§ **Exercise aim**
Reproduce the text of all the records below, word for word and line for line. Leave the pictures out.

++++++

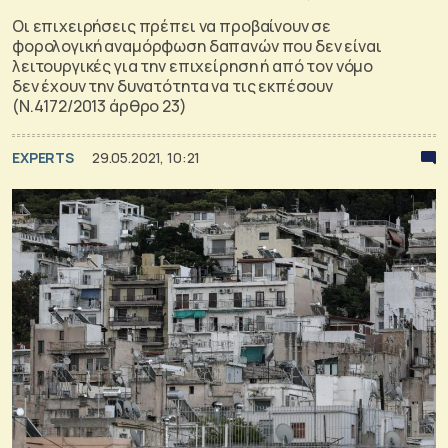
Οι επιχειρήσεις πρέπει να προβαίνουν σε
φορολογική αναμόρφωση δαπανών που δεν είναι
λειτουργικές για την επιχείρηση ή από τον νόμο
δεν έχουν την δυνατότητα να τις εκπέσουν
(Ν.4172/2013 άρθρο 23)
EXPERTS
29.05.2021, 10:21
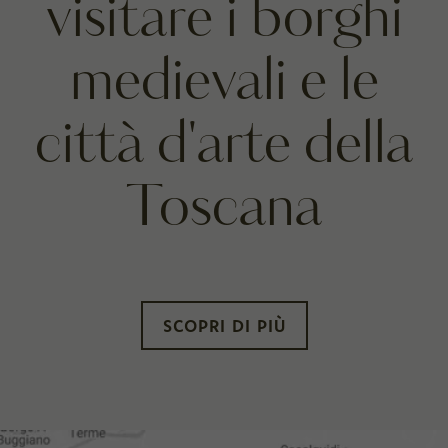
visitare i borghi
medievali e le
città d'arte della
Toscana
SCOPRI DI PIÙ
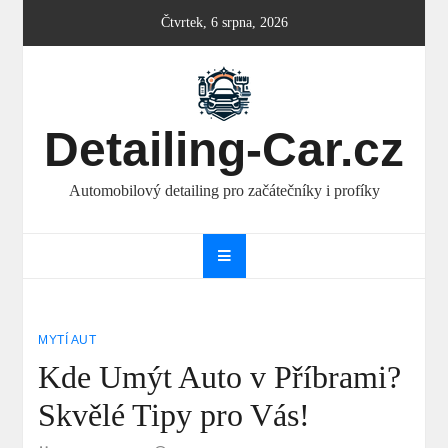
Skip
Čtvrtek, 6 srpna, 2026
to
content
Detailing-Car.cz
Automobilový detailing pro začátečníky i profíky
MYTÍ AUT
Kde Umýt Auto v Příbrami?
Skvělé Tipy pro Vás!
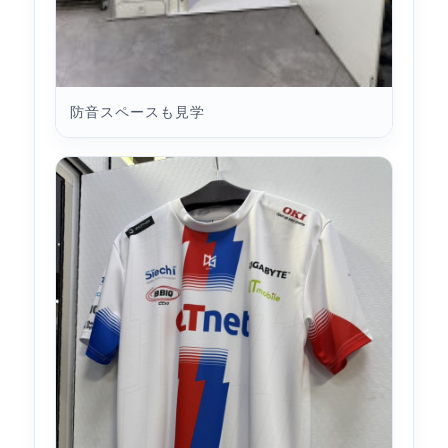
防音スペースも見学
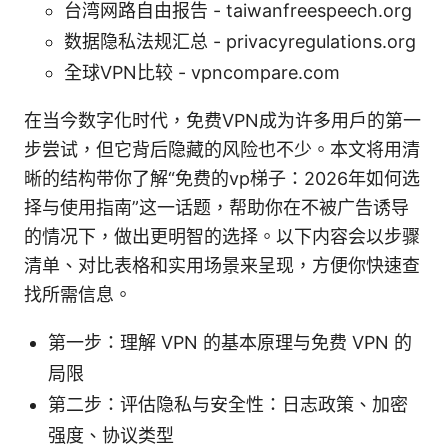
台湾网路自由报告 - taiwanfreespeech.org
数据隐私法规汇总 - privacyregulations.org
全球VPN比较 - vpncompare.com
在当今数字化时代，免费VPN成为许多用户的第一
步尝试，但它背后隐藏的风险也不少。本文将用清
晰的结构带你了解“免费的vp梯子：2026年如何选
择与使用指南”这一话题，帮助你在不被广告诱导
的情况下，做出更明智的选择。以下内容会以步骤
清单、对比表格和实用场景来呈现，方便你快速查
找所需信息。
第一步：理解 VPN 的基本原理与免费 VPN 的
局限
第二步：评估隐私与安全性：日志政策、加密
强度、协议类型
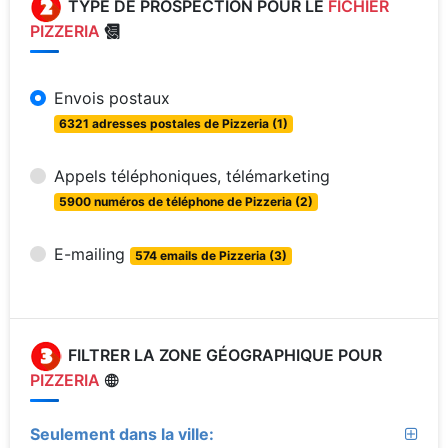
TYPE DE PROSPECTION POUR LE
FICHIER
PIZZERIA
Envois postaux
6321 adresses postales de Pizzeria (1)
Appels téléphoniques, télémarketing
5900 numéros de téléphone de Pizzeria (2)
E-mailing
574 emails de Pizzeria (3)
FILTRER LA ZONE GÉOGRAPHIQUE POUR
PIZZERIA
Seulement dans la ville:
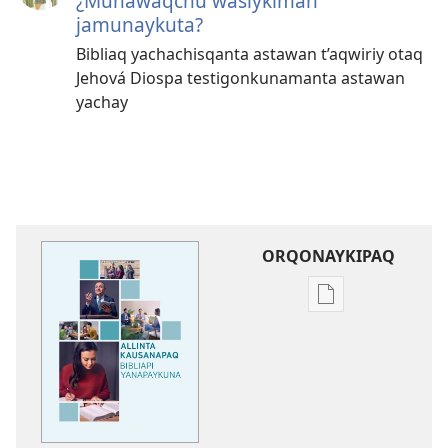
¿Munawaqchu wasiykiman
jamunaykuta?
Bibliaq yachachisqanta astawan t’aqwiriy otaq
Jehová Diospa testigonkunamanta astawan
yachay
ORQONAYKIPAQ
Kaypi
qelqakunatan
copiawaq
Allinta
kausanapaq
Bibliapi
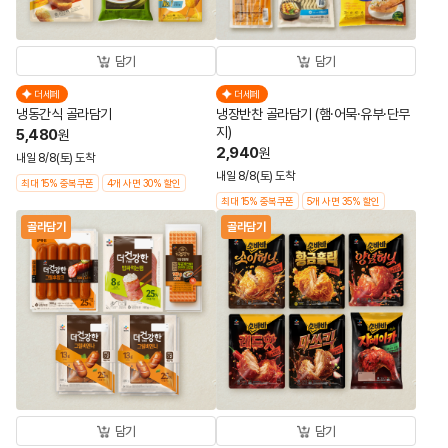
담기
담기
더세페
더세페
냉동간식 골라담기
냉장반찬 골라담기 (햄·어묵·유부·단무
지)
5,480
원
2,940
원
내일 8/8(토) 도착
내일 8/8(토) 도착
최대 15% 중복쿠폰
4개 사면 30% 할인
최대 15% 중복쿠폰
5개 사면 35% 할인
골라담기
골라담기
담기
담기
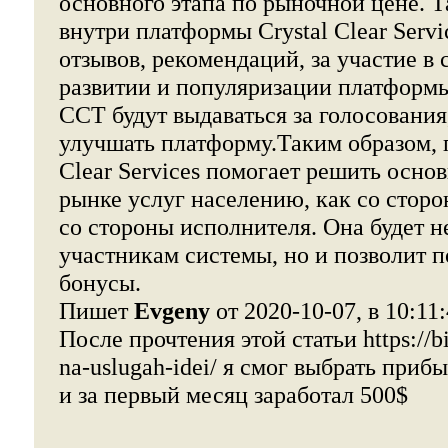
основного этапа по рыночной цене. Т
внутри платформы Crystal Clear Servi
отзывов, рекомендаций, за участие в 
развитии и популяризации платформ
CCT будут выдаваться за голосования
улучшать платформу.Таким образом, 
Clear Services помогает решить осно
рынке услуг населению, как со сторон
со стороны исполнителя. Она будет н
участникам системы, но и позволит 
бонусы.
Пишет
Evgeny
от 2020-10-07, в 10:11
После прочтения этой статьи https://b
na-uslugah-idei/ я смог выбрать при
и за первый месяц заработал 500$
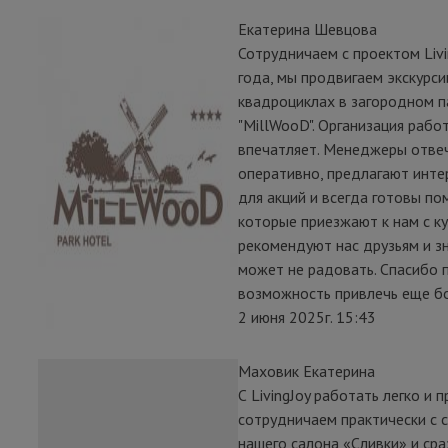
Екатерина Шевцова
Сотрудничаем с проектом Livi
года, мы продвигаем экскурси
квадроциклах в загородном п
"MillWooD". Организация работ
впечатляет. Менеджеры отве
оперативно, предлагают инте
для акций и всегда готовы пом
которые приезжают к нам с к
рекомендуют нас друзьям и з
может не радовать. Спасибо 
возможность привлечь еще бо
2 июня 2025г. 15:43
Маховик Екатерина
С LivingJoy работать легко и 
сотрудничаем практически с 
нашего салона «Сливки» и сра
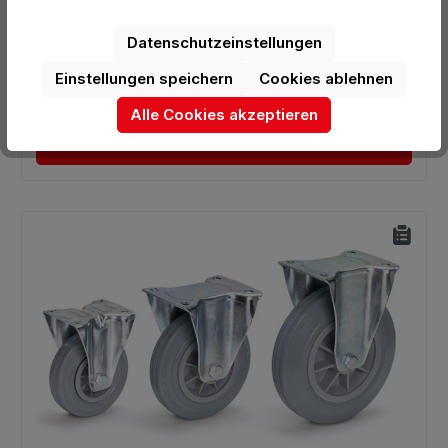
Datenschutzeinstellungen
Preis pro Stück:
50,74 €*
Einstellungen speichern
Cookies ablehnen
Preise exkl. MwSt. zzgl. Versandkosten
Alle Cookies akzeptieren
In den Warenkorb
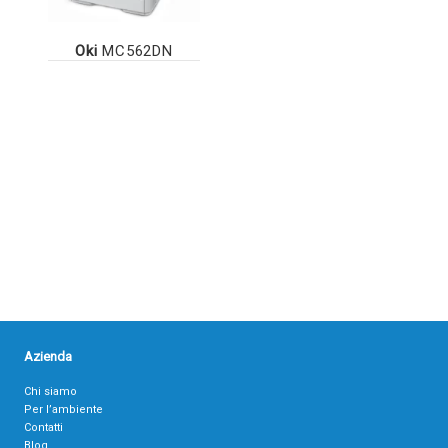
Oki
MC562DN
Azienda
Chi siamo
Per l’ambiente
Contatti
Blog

++++++

§ **The answer**
Οι επιχειρήσεις πρέπει να προβαίνουν σε
φορολογική αναμόρφωση δαπανών που δεν είναι
λειτουργικές για την επιχείρηση ή από τον νόμο
δεν έχουν την δυνατότητα να τις εκπέσουν
(Ν.4172/2013 άρθρο 23)
EXPERTS
29.05.2021, 10:21
visitare i borghi
medievali e le
città d'arte della
Toscana
SCOPRI DI PIÙ
Skip
Čtvrtek, 6 srpna, 2026
to
content
Detailing-Car.cz
Automobilový detailing pro začátečníky i profíky
MYTÍ AUT
Kde Umýt Auto v Příbrami?
Skvělé Tipy pro Vás!
防音スペースも見学
台湾网路自由报告 - taiwanfreespeech.org
数据隐私法规汇总 - privacyregulations.org
全球VPN比较 - vpncompare.com
在当今数字化时代，免费VPN成为许多用户的第一
步尝试，但它背后隐藏的风险也不少。本文将用清
晰的结构带你了解“免费的vp梯子：2026年如何选
择与使用指南”这一话题，帮助你在不被广告诱导
的情况下，做出更明智的选择。以下内容会以步骤
清单、对比表格和实用场景来呈现，方便你快速查
找所需信息。
第一步：理解 VPN 的基本原理与免费 VPN 的
局限
第二步：评估隐私与安全性：日志政策、加密
强度、协议类型
TYPE DE PROSPECTION POUR LE
FICHIER
PIZZERIA
Envois postaux
6321 adresses postales de Pizzeria (1)
Appels téléphoniques, télémarketing
5900 numéros de téléphone de Pizzeria (2)
E-mailing
574 emails de Pizzeria (3)
FILTRER LA ZONE GÉOGRAPHIQUE POUR
PIZZERIA
Seulement dans la ville:
¿Munawaqchu wasiykiman
jamunaykuta?
Bibliaq yachachisqanta astawan t’aqwiriy otaq
Jehová Diospa testigonkunamanta astawan
yachay
ORQONAYKIPAQ
Kaypi
qelqakunatan
copiawaq
Allinta
kausanapaq
Bibliapi
담기
담기
더세페
더세페
냉동간식 골라담기
냉장반찬 골라담기 (햄·어묵·유부·단무
지)
5,480
원
2,940
원
내일 8/8(토) 도착
내일 8/8(토) 도착
최대 15% 중복쿠폰
4개 사면 30% 할인
최대 15% 중복쿠폰
5개 사면 35% 할인
골라담기
골라담기
담기
담기
основного этапа по рыночной цене. Т
внутри платформы Crystal Clear Servi
отзывов, рекомендаций, за участие в 
развитии и популяризации платформ
CCT будут выдаваться за голосования
улучшать платформу.Таким образом, 
Clear Services помогает решить осно
рынке услуг населению, как со сторон
со стороны исполнителя. Она будет н
участникам системы, но и позволит 
бонусы.
Пишет
Evgeny
от 2020-10-07, в 10:11
После прочтения этой статьи https://b
na-uslugah-idei/ я смог выбрать при
и за первый месяц заработал 500$
Екатерина Шевцова
Сотрудничаем с проектом Livi
года, мы продвигаем экскурси
квадроциклах в загородном п
"MillWooD". Организация работ
впечатляет. Менеджеры отве
оперативно, предлагают инте
для акций и всегда готовы пом
которые приезжают к нам с к
рекомендуют нас друзьям и з
может не радовать. Спасибо 
возможность привлечь еще бо
2 июня 2025г. 15:43
Маховик Екатерина
С LivingJoy работать легко и 
сотрудничаем практически с 
нашего салона «Сливки» и сра
Datenschutzeinstellungen
Preis pro Stück:
50,74 €*
Einstellungen speichern
Cookies ablehnen
Preise exkl. MwSt. zzgl. Versandkosten
Alle Cookies akzeptieren
In den Warenkorb
Oki
MC562DN
Azienda
Chi siamo
Per l’ambiente
Contatti
Blog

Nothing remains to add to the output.